Divorced with two children, Excoffier lives in a lively Paris household with his girlfriend, Sam, a mother of three. He's been dirt-biking for about three years — needs for speed also have been fulfilled with helicopters, race cars and a Honda 900 CBR RR Fireblade motorcycle — and he's been making scuba dives all over the globe since 1990.
A Love for Paris
Excoffier, who was born and raised in Paris, leaves France an average of once a month, but he "can't get enough" of his home town.
"OK, the weather sucks, taxes are above anything that you would believe, traffic makes the 405 in Los Angeles look like a racetrack, and it's packed full of French people with attitude," Excoffier said. "But I love the city, its food, bars, clubs, nightlife, exhibitions, shops, monuments, and this is the culture I grew up in."

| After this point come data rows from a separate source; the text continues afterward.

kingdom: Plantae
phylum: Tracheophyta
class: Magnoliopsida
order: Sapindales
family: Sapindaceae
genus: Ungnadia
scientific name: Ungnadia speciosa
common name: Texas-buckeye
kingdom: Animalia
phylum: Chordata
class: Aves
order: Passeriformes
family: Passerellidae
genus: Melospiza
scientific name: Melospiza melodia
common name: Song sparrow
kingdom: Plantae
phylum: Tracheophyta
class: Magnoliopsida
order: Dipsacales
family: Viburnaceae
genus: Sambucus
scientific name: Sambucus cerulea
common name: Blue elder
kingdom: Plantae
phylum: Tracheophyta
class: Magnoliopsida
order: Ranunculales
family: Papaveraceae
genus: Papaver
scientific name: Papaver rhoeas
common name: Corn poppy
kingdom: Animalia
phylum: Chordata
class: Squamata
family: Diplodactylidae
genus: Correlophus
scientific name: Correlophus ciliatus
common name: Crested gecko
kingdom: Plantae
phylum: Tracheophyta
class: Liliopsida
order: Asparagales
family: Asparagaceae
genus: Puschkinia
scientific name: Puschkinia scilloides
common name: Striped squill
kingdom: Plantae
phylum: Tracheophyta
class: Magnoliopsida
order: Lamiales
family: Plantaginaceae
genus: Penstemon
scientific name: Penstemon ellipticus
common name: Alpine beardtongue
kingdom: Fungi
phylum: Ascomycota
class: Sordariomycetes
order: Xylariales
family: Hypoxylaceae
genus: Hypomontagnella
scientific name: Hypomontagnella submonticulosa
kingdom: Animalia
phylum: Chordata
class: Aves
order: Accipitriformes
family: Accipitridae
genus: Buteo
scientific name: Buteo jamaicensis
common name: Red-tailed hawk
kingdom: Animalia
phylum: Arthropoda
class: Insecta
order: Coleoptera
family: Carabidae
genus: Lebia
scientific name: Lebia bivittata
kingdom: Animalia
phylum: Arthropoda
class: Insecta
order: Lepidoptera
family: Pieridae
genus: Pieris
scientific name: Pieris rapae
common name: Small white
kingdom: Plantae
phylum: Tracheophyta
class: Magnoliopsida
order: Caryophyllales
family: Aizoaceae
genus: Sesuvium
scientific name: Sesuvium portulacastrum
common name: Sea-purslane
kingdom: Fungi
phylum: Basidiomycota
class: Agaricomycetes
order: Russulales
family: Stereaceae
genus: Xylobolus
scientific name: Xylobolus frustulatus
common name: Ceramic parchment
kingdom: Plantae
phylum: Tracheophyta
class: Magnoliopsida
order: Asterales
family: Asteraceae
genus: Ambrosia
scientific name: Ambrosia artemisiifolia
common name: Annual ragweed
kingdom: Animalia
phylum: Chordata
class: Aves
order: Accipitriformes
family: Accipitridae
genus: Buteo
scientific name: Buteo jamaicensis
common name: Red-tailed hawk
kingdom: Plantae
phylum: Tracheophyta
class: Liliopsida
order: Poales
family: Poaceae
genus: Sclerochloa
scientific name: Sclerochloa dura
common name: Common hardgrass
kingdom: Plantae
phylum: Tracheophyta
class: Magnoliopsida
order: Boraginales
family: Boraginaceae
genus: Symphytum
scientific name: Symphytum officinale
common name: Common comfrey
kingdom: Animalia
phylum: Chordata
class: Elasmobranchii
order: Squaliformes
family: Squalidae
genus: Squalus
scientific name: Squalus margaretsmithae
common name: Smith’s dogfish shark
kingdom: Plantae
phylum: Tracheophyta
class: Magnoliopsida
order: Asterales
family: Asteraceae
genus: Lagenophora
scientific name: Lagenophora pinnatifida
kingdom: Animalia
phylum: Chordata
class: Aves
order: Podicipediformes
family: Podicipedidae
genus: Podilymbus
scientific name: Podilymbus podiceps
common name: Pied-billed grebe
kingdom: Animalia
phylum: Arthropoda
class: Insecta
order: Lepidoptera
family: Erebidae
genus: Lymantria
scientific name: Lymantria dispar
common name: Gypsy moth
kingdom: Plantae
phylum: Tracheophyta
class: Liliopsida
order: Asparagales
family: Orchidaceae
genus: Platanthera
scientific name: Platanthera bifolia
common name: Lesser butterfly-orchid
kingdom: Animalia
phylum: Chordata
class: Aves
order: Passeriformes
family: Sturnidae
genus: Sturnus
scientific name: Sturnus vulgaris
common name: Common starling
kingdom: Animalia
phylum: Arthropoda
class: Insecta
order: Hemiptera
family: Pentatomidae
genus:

It was less than love when the French authorities went after TotemCash for unpaid value-added tax. Although Totem uses an American billing company and keeps part of its operation in Florida, the French government was determined to collect what it could, eventually settling for about $250,000.
"Sometimes I wonder why I'm the only idiot not to be incorporated in the islands," Excoffier said.
Still, with back taxes, sales dips, competition and tech delays, not much seems to faze Excoffier, who appears to be covering his bills and having a wonderful time doing exactly what he's doing.
"You can't work on all the projects in the world," Excoffier said. "I like to have a little less money and have my life."